Par ailleurs, la prolongation du mandat des députés de l’Assemblée Nationale pour six mois, que vous avez cautionnée est anti-constitutionnel. La constitution du 25 février 1992 stipule en son article 61 que ce mandat a une durée de 5 ans et qu’après ce délai, la population doit retourner aux urnes pour élire de nouveaux députés ;
Le manque manifeste de volonté politique de lutter contre la corruption et la délinquance financière qui gangrènent durablement le pays ;
La presse malienne et des activistes soupçonnent certains de vos collaborateurs et ministres en fonction de n’avoir pu justifier l’acquisition ou l’utilisation de certains fonds dans leur fonction ou antérieurement à celle-ci, et que ces ministres continueraient à échapper à la justice parce que il n’y a pas de levée « d’immunité » dans ce pays;
L’incapacité de ramener la paix et la sécurité dans le nord et le centre du Mali fatigue le peuple, et ses forces armées. Depuis l’investiture pour un premier mandat de 5 ans, le 4 septembre 2013, le Mali a rencontré de sérieuses difficultés pour résoudre la crise politique et sécuritaire dont les racines préexistaient. Depuis la visite du 2ème premier ministre M. Moussa Mara, à Kidal le 17 mai 2014, et les affrontements des FAMA avec le MNLA et les rebelles djihadistes les 17 et 21 mai dans cette ville, cette dernière a été perdue par l’Etat malien ainsi que la quasi-totalité du nord du pays ;
Dans le cadre des relations militaires entre le Mali et la France, cette dernière a mis fin le 13 juillet 2014 à l’opération française Serval, qui a été remplacée par l’opération française ‘’Barkhane’’, plus large de lutte contre le terrorisme au Sahel, qui a mobilisé des milliers de militaires français dans le cadre du nouvel accord de coopération de défense signé le 14 juillet 2014 entre les deux Etats. Cet accord instaure de fait la tutelle honteuse des militaires français sur l’armée malienne qui est encadrée par des détachements militaires français. En outre, la France a pu obtenir du Mali et des Nations-Unies que Barkhane agisse indépendamment de la MINUSMA sur le territoire malien si bien que le peuple malien qui est censé être protégé par ces forces étrangères ne sait pas ce que Barkhane fait exactement dans le nord où l’insécurité et le terrorisme armé n’ont pas été réduits ; la seule garantie dans cette zone reste le fusil.

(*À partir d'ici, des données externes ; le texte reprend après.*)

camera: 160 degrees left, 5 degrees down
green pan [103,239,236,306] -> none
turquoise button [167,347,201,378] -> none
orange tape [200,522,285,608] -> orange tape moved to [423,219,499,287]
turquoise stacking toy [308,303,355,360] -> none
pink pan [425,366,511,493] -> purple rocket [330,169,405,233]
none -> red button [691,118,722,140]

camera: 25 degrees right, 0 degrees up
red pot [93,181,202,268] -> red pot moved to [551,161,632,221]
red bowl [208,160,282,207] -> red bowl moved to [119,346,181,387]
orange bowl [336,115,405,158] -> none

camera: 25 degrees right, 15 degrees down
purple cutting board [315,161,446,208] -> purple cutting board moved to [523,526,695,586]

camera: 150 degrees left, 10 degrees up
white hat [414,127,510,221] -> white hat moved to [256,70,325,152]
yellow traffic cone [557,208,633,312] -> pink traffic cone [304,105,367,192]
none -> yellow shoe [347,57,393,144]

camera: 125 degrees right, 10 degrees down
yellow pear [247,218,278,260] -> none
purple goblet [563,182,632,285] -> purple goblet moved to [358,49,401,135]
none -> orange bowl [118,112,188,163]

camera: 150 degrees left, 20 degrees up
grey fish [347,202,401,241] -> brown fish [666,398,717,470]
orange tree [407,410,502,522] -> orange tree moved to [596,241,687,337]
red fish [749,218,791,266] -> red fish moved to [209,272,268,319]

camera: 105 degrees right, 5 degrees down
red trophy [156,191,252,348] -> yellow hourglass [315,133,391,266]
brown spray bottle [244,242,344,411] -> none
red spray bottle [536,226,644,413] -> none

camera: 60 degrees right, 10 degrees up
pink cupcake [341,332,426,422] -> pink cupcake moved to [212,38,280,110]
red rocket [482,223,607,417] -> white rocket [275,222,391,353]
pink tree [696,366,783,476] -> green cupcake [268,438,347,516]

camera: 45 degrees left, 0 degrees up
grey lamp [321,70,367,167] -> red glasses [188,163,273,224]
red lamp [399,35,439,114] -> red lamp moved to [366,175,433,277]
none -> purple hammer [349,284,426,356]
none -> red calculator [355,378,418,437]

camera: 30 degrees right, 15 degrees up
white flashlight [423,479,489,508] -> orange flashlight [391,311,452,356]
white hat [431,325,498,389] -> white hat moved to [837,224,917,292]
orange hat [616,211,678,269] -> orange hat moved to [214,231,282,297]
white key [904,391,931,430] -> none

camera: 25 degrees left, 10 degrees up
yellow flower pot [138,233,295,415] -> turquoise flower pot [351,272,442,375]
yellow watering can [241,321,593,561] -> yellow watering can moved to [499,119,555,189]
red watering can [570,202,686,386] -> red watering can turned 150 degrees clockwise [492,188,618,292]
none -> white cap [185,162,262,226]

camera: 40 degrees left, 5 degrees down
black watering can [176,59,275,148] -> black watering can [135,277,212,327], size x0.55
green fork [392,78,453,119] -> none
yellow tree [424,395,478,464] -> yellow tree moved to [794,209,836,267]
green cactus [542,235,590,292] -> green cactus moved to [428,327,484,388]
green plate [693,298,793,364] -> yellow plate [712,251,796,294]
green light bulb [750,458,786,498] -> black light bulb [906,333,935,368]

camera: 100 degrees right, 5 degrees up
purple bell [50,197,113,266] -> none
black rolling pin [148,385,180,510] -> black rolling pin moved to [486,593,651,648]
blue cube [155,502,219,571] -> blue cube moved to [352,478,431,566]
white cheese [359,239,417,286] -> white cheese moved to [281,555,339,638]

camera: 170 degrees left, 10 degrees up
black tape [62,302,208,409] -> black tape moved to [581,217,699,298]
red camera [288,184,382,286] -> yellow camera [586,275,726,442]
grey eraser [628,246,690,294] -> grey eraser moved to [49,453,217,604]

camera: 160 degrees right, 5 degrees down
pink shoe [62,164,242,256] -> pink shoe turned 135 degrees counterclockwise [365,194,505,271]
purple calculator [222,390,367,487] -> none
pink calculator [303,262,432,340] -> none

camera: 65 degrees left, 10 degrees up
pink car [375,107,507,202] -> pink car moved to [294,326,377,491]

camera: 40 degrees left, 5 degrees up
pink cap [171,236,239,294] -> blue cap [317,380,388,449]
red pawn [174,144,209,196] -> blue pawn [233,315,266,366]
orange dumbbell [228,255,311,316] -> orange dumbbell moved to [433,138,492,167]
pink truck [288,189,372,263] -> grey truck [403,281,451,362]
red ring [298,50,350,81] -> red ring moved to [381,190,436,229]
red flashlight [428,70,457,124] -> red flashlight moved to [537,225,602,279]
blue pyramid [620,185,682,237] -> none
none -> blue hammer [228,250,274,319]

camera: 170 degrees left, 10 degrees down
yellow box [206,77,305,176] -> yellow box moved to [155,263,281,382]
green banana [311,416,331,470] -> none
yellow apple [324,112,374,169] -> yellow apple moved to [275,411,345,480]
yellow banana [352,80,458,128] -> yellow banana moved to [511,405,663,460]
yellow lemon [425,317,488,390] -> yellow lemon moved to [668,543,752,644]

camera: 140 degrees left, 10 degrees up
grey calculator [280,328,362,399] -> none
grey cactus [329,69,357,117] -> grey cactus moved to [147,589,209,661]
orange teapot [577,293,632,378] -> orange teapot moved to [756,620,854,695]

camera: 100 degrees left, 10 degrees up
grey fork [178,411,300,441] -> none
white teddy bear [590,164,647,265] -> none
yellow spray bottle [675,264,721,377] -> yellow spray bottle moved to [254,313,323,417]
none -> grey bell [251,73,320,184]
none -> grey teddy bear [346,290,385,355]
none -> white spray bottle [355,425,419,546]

L’Accord d’Alger signé est difficilement applicable d’autant plus qu’il n’a fait l’objet d’aucun contrôle juridique démocratique (de la part de la Cour Constitutionnelle par exemple) et que la loi du 30 mars 2016 organisant les autorités intérimaires de cet accord n’était pas conforme aux dispositions de la constitution du 25 février 1992, leurs membres étant nommés sans existence légale et non pas élus, le pouvoir local et régional étant désormais dévolu aux groupes armés avant leur cantonnement. Cet accord n’a de surcroît fait l’objet d’aucune consultation du peuple malien ;
Pour sauver le Mali, il y’a ainsi lieu de soutenir tous les mouvements politiques des dernières semaines contre l’accord d’Alger, qui vise à la partition du pays, notamment quand il accorde des quotas dans la fonction publique aux ressortissants du nord et dans le recrutement au sein des forces armées et de sécurité au nord, ceci se traduisant par une « ethnisation » et une régionalisation de l’armée nationale, qui sont contraires aux dispositions de la constitution de 1992.
Au regard de toutes ces difficultés, la meilleure porte de sortie doit être une démission, avant la révolution populaire prônée par le Président du SADI. Un conseil dit qu’il faut savoir quitter la table à temps avant qu’elle ne soit renversée.